Dengan alasan yang disebut terakhir, dengan menggunakan jurus mabuk, Snouck menyalahkan Jenderal Van Heutsz, yang tidak dengan keras memotong pengaruh ini. “Tidak seorang pun yang menghentikan perlawanan itu atas perintah tuanku tersebut,” kata Snouck, dan targetnya tidak lain, Heutsz.
Peta penguasa kerap berubah, yang penyebabnya bisa berbagai macam. Masalah terpenting, adalah tidak selesainya pergolakan. Kondisi ini yang membuat gusar seorang Belanda lainnya, Paul van’t Veer. Dalam bahasa yang gamblang, Veer yakin, kegagalan Belanda tidak selalu karena mereka yang di lapangan. Ada orang lain yang berperan di luar layar. Salah satu yang sangat penting dalam kebijakan Belanda terhadap jajahan di Aceh dan Hindia Belanda adalah Snouck.

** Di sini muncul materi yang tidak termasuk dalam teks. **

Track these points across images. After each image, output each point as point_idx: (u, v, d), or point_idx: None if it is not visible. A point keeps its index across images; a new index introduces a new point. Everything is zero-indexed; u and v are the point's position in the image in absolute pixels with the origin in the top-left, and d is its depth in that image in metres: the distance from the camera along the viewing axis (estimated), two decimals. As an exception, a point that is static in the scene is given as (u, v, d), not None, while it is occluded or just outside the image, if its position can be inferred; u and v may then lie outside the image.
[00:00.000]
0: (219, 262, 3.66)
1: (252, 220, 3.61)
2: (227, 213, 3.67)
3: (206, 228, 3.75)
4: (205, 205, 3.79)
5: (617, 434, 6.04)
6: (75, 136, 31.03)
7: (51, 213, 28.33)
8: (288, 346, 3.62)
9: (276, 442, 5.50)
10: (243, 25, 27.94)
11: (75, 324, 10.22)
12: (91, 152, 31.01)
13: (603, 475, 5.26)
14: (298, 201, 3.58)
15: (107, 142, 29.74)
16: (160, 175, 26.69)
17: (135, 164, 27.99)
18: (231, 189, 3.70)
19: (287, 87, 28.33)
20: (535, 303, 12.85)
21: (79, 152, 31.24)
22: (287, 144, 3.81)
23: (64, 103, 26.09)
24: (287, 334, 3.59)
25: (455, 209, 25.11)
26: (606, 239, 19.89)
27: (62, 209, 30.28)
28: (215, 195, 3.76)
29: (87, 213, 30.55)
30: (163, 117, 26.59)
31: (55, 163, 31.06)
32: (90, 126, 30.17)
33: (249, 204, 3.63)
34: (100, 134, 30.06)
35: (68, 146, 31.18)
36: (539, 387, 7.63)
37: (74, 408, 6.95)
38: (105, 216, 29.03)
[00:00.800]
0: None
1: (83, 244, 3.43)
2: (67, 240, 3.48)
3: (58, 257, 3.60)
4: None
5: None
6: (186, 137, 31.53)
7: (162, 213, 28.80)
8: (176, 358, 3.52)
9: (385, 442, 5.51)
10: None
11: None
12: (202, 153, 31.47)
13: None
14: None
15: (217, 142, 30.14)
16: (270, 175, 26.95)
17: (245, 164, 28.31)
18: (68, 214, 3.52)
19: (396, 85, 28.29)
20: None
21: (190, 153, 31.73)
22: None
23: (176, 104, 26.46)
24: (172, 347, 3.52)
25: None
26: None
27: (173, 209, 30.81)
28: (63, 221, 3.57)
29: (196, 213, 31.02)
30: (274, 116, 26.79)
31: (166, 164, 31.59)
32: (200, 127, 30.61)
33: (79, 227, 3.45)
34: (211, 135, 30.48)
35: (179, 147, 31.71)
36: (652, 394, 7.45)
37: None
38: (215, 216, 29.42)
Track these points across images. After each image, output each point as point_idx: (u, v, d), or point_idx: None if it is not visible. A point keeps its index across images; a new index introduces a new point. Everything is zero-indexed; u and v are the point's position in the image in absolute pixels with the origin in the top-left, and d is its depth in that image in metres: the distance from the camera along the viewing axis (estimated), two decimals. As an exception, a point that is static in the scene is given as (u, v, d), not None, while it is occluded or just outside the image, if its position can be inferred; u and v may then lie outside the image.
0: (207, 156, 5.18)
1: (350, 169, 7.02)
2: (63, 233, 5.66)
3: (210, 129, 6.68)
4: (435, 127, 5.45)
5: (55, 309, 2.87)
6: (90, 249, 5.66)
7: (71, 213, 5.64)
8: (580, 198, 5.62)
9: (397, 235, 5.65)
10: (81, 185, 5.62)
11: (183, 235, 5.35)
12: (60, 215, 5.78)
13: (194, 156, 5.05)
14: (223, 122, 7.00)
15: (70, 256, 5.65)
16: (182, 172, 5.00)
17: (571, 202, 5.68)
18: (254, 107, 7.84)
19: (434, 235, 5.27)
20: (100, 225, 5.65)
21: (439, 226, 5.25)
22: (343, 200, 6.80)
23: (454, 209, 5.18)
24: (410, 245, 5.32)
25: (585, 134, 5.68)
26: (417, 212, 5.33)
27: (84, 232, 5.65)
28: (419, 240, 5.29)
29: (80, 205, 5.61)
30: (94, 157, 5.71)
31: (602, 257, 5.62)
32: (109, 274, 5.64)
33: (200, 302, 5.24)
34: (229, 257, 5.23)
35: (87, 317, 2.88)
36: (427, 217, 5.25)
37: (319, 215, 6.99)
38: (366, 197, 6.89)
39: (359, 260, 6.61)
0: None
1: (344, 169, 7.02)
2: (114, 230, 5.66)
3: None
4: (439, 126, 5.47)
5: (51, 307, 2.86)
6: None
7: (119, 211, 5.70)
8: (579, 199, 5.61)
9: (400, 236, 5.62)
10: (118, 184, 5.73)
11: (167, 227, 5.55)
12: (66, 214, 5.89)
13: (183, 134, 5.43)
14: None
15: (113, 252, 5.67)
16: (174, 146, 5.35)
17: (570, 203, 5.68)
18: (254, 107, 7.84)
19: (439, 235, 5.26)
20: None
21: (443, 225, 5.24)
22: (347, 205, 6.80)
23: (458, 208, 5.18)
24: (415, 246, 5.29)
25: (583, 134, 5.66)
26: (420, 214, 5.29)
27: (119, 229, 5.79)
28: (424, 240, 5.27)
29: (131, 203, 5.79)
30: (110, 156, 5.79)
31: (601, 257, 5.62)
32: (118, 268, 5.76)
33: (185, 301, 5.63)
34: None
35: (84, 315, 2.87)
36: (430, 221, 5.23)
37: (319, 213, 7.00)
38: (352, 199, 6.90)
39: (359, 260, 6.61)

Awal abad ke-20, ia menggugatnya melalui bukunya, De Atjeh-Ooorlog. Di halaman awal buku, dua pertanyaan penting yang mungkin lahir dari lubuk jiwanya, mempertanyakan perang Aceh untuk dua pihak yang berbeda. Pertama untuk militer. Pertanyaan Veer, apakah perang di Aceh itu sudah dilakukan dengan benar? Kedua untuk mereka yang memberikan nasehat, pertanyaan Veer, apakah perang di Aceh itu dapat dibenarkan.
Dua pertanyaan itu, bagi Veer, di satu pihak ingin membela bahwa tidak semua kesalahan harus ditanggung tentara yang di lapangan. Ia juga ingin menegaskan ada kesalahan lain yang dilakukan penasehat, yang menyebabkan perang Aceh bagi Veer, gagal total.
Catatan ini seyogianya dipergunakan sampai kapanpun untuk tidak menjadikan kepentingan dalam melakukan sesuatu. Apalagi saat melakukan tugas dan peran besar.